How I See Things

How I See Things
Cartoon-like drawing in shades of dark to medium purple. Eyes with beautiful eyelashes, looking through a pair of glasses.

Wednesday, February 22, 2023

Wichita Optometry

 I have started going to a new optometrist in Wichita, KS (because that’s where I live now). 

A train cuts the photo in half, dried grassy plain in the foreground, bluebird sky with white puffy clouds in the background.

I miss Dr. Tod Davis. He has such a fun and delightful demeanor, cracking jokes, loving his job, loving his patients, and sometimes making quips in spontaneous German. 

I showed up at the new practice in Wichita in December during the Christmas season. I wasn’t surprised by the Christmas tree in the lobby. It was nice to see a video of the practice, with the doctors talking about their specialities. 

Having said that, I was quite overwhelmed by all the noise in the lobby. 

The front desk person was of course checking people in, having them fill out paperwork, wait to be seated, making short business phone calls to remind patients of their upcoming appointments, having brief comments with doctors who came out of their offices periodically…. Normal things for a front desk person to be doing. No problem. 

The TV to my left was on, as I said, with the short videos about vision issues and the various doctors of the practice talking about their specialty. Every now and then, there was a screen with the company motivation shown - it talked about being Christian and how their faith has motivated them to be a vision practice. I don’t really understand the correlation, and it was jarring to see this. 

My vision issues couldn’t read the whole thing quickly enough before it went off the screen. I don’t know how long the loop was, but I didn’t want to sit there and stare for like 15-20-30-40 minutes until it came back on and then wait to have it loop around again. I did see it a couple of times, but my ADHD time blindness has no concept of how long I sat there or how long the video loop was. It was jarring, and I wasn’t motivated to read it and I didn’t get out my camera to snap a photo, either. 

Also, in the same lobby, were religious carols (Silent Night, Holy Night, What Child is This?

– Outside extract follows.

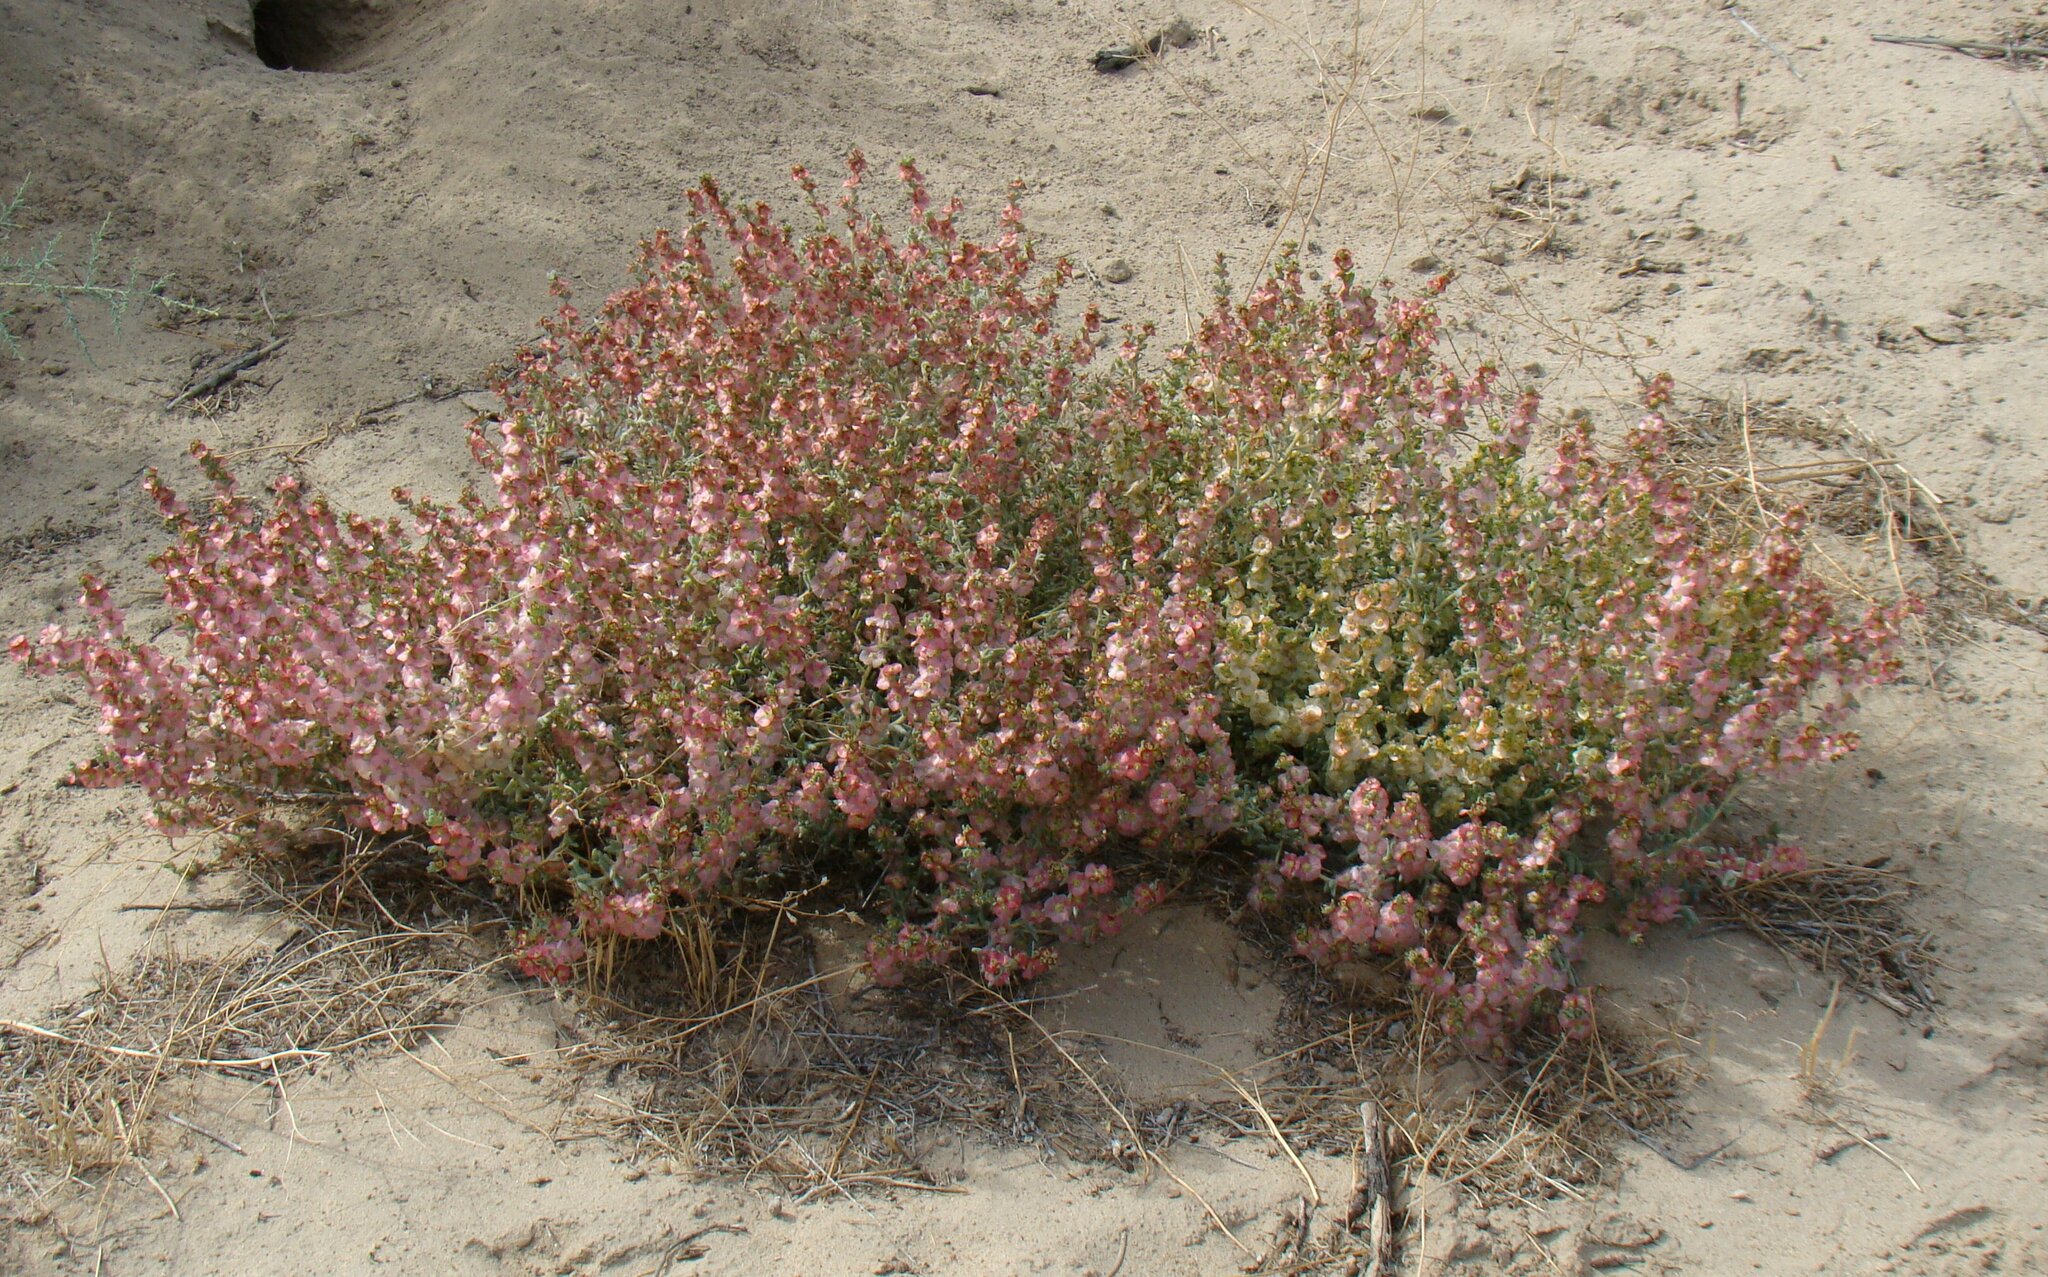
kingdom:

Etc.) being piped into the room on the other side of me. And, to my far right was the place where patients try on various kinds of glasses until they find one they like, then the person helping them writes the order. 

At one point, a vision therapist came out with a patient of theirs, and the patient stood there, covering one eye at a time and looking at a picture hanging on the window. She just stood there, over and over, covering one eye and then uncovering it. Over and over and over. Right next to me. It was bizarre vision therapy that I have never seen, and her vision therapist never spoke to her, just stood there, as the woman did this cover / uncover / cover / uncover and look at the picture hanging on the window. Erm, okay.

It was a LOT going on for such a small space to sit in. 

After a while, I was called back to meet my new optometrist. He looked at my chart and said, “how do you like heaven?” I am not sure how I replied. He asked me again a while later, because he knew I had moved from Virginia to Kansas. “How do you like living in heaven?” 

At the time, I wasn’t particularly liking Kansas. I was really struggling with depression, anxiety, loneliness, isolation, and a boring gray landscape with no color. Still, the eye doctor persisted, “How do you like living in heaven?” 

About 4 times of this, it finally dawned on me that he meant Kansas in general. 

I asked him, “when you say ‘Heaven,’ do you mean ‘Kansas?’” And he basically said “yes,” without even looking up from his work figuring out my chart and my eyeglasses. 

I told him that I was struggling to like it. I tried to make it sound nice, though - “I just moved from Shenandoah, Virginia, and this is a big change.” I didn’t really feel like telling him how isolated and depressed I was, and how I never left my house for the most part, because of my severe anxiety. 

I asked around to other Kansas people later, “is Kansas typically referred to as ‘Heaven?’” No one had heard that before, and everyone thought it was weird that this doctor asked me this not once (which is weird), but at least 4 times. Bizarre.

I felt bewildered by a lot of the experience there. Also, some of it was helpful.

I told this doctor (as I have told so many eye doctors over the years), that my eyes hurt a lot of the time. I have constant, chronic eye pain. 

At some point, he asked me to hold my eyes open while he peered at them with a bright light. I could hardly comply. I had to blink. 

The doctor then announced to me that I probably have dry eye. He said this is what causes the pain. I asked him how he knew. He said because I had said that my eyes hurt all the time, and that when I was asked not to blink, it was hard for me and I had to blink. 

So he referred me to another doctor in the practice who specializes in Dry Eye. 

I will post about that visit in a future blog post.